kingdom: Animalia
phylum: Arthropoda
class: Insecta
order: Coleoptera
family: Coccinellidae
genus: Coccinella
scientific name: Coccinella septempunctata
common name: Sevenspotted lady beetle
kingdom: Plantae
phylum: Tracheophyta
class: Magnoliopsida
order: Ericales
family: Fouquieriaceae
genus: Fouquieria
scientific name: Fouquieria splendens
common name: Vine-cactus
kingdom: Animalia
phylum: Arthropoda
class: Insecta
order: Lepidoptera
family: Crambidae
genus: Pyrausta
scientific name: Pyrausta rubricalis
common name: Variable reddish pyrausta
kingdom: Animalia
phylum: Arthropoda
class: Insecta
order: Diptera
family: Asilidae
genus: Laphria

◇ ◇ ◇ ◇ ◇

# Problem statement:
Arrange the lines above as a Markdown table with two columns, Row and Line, giving each line its own numbered row and leaving out any blank lines.

# Reply to the exercise:
| Row | Line |
|---|---|
| 1 | kingdom: Animalia |
| 2 | phylum: Arthropoda |
| 3 | class: Insecta |
| 4 | order: Coleoptera |
| 5 | family: Coccinellidae |
| 6 | genus: Coccinella |
| 7 | scientific name: Coccinella septempunctata |
| 8 | common name: Sevenspotted lady beetle |
| 9 | kingdom: Plantae |
| 10 | phylum: Tracheophyta |
| 11 | class: Magnoliopsida |
| 12 | order: Ericales |
| 13 | family: Fouquieriaceae |
| 14 | genus: Fouquieria |
| 15 | scientific name: Fouquieria splendens |
| 16 | common name: Vine-cactus |
| 17 | kingdom: Animalia |
| 18 | phylum: Arthropoda |
| 19 | class: Insecta |
| 20 | order: Lepidoptera |
| 21 | family: Crambidae |
| 22 | genus: Pyrausta |
| 23 | scientific name: Pyrausta rubricalis |
| 24 | common name: Variable reddish pyrausta |
| 25 | kingdom: Animalia |
| 26 | phylum: Arthropoda |
| 27 | class: Insecta |
| 28 | order: Diptera |
| 29 | family: Asilidae |
| 30 | genus: Laphria |